Classical & Iranian Persian: قر vs غر (seductive hip/movements)


Senior Member
English- United Kingdom, Urdu, Punjabi
Dear Persophones,

Young and old, this has been a subject which has been on my mind for a while and it pertains to the magically metaphorical and poetic nature of the language. Gher or Ger, whichever way you want to transliterate it (to avoid confusing the term with گھیر which is how some 2nd and 3rd generation diaspora Iranians pronounce the term) is just one such sneak peak into that. It especially when used with the verb daadan I.e. دادن describes seductive hip movements whether they are gentle shimmies and sways or more exaggerated gyration and hip rolls. This is a term which is used ad nauseum by Persophones abroad thence I wanted to dig deeper into its origins and etymology.

Now my question with regard to the term is a two-part one 1. firstly which one out of غر or قر is the standard spelling of the term? This won't matter much from a practical perspective as Iranian Perso-phones would pronounce them identically regardless. Online I have come to find that قر is the popular way of writing it and there are multiple songs based on the theme, some more popular than others. One of them which is moderately popular is titled قر کمر I.e. gher E kamar, seductive swaying of the waist.
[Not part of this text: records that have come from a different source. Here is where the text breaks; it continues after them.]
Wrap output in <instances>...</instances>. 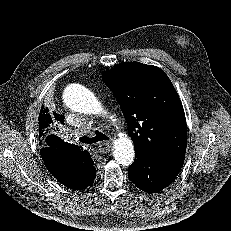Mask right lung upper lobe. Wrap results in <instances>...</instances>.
<instances>
[{
	"label": "right lung upper lobe",
	"instance_id": "cb5924a9",
	"mask_svg": "<svg viewBox=\"0 0 231 231\" xmlns=\"http://www.w3.org/2000/svg\"><path fill=\"white\" fill-rule=\"evenodd\" d=\"M63 121V116L53 117L48 108L42 106L39 114V135L42 138L40 153L45 166L60 183L68 188L80 190L84 188L88 174L89 163L86 162V158L89 152L64 142L51 133L55 125L63 124Z\"/></svg>",
	"mask_w": 231,
	"mask_h": 231
}]
</instances>
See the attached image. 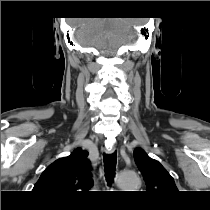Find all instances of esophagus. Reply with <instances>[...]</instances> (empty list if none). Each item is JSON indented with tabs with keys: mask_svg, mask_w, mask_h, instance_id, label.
<instances>
[{
	"mask_svg": "<svg viewBox=\"0 0 210 210\" xmlns=\"http://www.w3.org/2000/svg\"><path fill=\"white\" fill-rule=\"evenodd\" d=\"M115 151V147L112 144L109 143H104L102 146V152L104 154H108V153H113Z\"/></svg>",
	"mask_w": 210,
	"mask_h": 210,
	"instance_id": "1",
	"label": "esophagus"
}]
</instances>
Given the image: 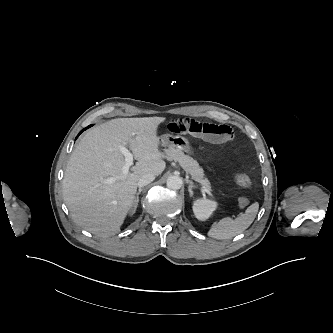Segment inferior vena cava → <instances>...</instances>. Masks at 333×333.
Segmentation results:
<instances>
[{"label": "inferior vena cava", "mask_w": 333, "mask_h": 333, "mask_svg": "<svg viewBox=\"0 0 333 333\" xmlns=\"http://www.w3.org/2000/svg\"><path fill=\"white\" fill-rule=\"evenodd\" d=\"M155 179V175L152 173H146L144 174L138 181V187H144L148 185L149 183L153 182Z\"/></svg>", "instance_id": "obj_1"}]
</instances>
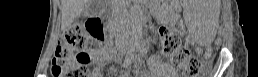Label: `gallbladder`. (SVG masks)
Instances as JSON below:
<instances>
[{
    "instance_id": "bac80fb5",
    "label": "gallbladder",
    "mask_w": 258,
    "mask_h": 77,
    "mask_svg": "<svg viewBox=\"0 0 258 77\" xmlns=\"http://www.w3.org/2000/svg\"><path fill=\"white\" fill-rule=\"evenodd\" d=\"M96 3L95 1H92L91 3L88 4V8L86 9V14L91 15V14H96L99 12V10L95 7Z\"/></svg>"
}]
</instances>
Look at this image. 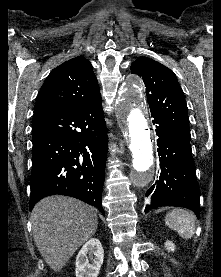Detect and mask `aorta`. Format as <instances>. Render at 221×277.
I'll list each match as a JSON object with an SVG mask.
<instances>
[{
	"instance_id": "762f6f07",
	"label": "aorta",
	"mask_w": 221,
	"mask_h": 277,
	"mask_svg": "<svg viewBox=\"0 0 221 277\" xmlns=\"http://www.w3.org/2000/svg\"><path fill=\"white\" fill-rule=\"evenodd\" d=\"M141 91L140 80L135 76H130L122 86L116 107L125 135L130 139L129 148L133 156L131 182L136 187L149 184L155 172L149 121Z\"/></svg>"
}]
</instances>
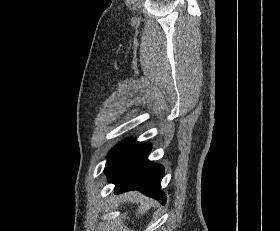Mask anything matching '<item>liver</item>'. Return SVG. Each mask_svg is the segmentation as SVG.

There isn't much available in online sources but this is what I was able to gather from Hayyim on the term:

غر (gher) Noun Colloq. 1. A moving of the hips or of the loins in Persian dancing [something of the nature of what the French call danse du ventre]. 2. Fig. Coquettish or flippant gestures. [Spelled also قر].
غر دادن Intransitive and transitive To move (one's hips, etc. in dancing). Fig. To walk or act coquettishly or flippantly.

2. Secondly, what is the etymology and rationale behind this colloquialism which by no means is new and has spanned at least one century, if not two or more? Good old (or bad old) Steingass whichever way you look at it has this to say that a) قر and thereby qirr/qir was how the term was originally written and pronounced and b) the term derives from the Arabic term for monkey in qird.

قر qir, qirr (prob. for A. قرد qird), An ape, monkey, baboon; — qirr dādan, To coquette about, sway the body as in a dance (m.c.).

If indeed that is the case what is the semantic or metaphorical connection between monkeys and seductive hip swaying or coquettish behaviour? Would anyone care to take a crack at explicating how this term has come to being that is now part and parcel of the Persian language and extends to any seductive hip movement that could correlate to rhthmic dance?

I look forward to hearing/reading your expert advice.